Before this global analysis, several studies had highlighted the economic impact of justice, but only at regional or national level. In Brazil, a 2014 study found that opening new civil courts boosted local entrepreneurship by cutting trial delays. In France, economists observed that closing a quarter of labour courts led to a decline in business creation and employment in affected areas. Other research has shown that it is not just the law itself, but the real independence of judges that drives growth. What had been missing was a long-term, worldwide measurement, which, by bringing together for the first time a broad range of international data on access to justice, is the gap this new study aims to address.

To tackle the question, the researchers carried out a unique and ambitious study.
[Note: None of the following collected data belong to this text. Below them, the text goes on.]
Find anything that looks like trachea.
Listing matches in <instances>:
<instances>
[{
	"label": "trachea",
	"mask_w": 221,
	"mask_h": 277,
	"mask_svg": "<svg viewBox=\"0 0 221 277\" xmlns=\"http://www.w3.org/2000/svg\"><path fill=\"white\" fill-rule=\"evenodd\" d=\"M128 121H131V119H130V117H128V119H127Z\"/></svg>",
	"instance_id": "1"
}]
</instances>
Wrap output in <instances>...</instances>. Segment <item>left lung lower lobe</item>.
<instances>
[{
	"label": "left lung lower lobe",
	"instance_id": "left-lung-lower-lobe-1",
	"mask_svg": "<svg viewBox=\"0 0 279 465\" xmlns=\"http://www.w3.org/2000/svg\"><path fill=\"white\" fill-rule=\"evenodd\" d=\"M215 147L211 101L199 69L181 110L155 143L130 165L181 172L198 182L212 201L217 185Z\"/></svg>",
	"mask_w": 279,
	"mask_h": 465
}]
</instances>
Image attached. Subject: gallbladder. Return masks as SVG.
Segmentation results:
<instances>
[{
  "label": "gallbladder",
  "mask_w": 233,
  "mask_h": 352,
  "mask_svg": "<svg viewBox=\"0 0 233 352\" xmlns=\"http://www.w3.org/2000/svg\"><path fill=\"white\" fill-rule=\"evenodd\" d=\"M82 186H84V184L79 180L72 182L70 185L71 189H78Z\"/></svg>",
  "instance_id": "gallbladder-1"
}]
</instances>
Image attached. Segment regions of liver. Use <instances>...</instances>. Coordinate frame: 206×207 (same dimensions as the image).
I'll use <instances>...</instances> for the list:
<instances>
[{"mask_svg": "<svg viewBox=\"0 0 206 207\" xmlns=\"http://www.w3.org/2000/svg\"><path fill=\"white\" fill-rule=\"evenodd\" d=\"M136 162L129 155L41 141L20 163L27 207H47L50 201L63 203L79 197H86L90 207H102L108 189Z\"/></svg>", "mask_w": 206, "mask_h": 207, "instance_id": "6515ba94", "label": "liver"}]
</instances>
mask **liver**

The researchers reconstructed more than half a century of judicial data across 143 countries, from 1953 to 2021. To capture access to justice in concrete terms, they focused on one key indicator: the number of judges per 100,000 inhabitants – a direct measure of a country’s capacity to resolve disputes. They then cross-referenced this with GDP per capita, education levels, investment and democracy indicators.

Using econometric methods designed to isolate cause and effect, they tracked a specific metric: what happens in a country when the number of judges rises. By using several instruments to control for factors that could drive both growth and judicial expansion – such as higher public spending – they were able to pinpoint the impact of justice itself. Their conclusion is clear: where justice advances, prosperity follows.

Their estimates show that a 1% increase in the number of judges leads to a rise of about 0.4 percentage points in GDP per capita over five years – an effect comparable to major public investment programs. The link holds regardless of political system or legal tradition, and is even stronger in developing countries, where the economic return on judicial investment can be twice as high as in wealthier nations.

The Supreme Federal Court of Brazil in session, December 7, 2006. © Fabio Pozzebom/Agência Brasil_CC BY 3.0 BR_Wikipedia

The Supreme Federal Court of Brazil in session, December 7, 2006. © Fabio Pozzebom/Agência Brasil_CC BY 3.0 BR_Wikipedia

Trust as Fuel for the Economy

The connection between justice and development unfolds step by step. Recruiting and training more judges speeds up case processing, lowers costs, and makes going to court a realistic option for citizens and small businesses alike.

That speed changes everything. Contracts are enforced, payments are made on time, investors are reassured. Banks lend more because they trust the courts to resolve disputes efficiently. A strong justice system also holds governments accountable, curbs abuses and reduces corruption. Public money is better spent, and institutions become more credible.

Gradually, trust in the rules of the game unlocks economic initiative, stimulating people to innovate, create, and invest. This effect is even stronger in low-income countries, where each additional judge can resolve very concrete problems – securing property titles, recovering unpaid wages, settling commercial disputes – allowing local economies to breathe. Justice is not only a democratic cornerstone – it is the oil that keeps the economic engine running smoothly. When it works, everything moves faster and more securely. In the end, it could be said that a nation’s wealth is measured by how much its citizens trust the rules that govern them.

References

Deseau, A., Levai, A., Schmiegelow, M. 2025. "Access to justice and economic development: Evidence from an international panel dataset". European Economic Review, 172, 104947.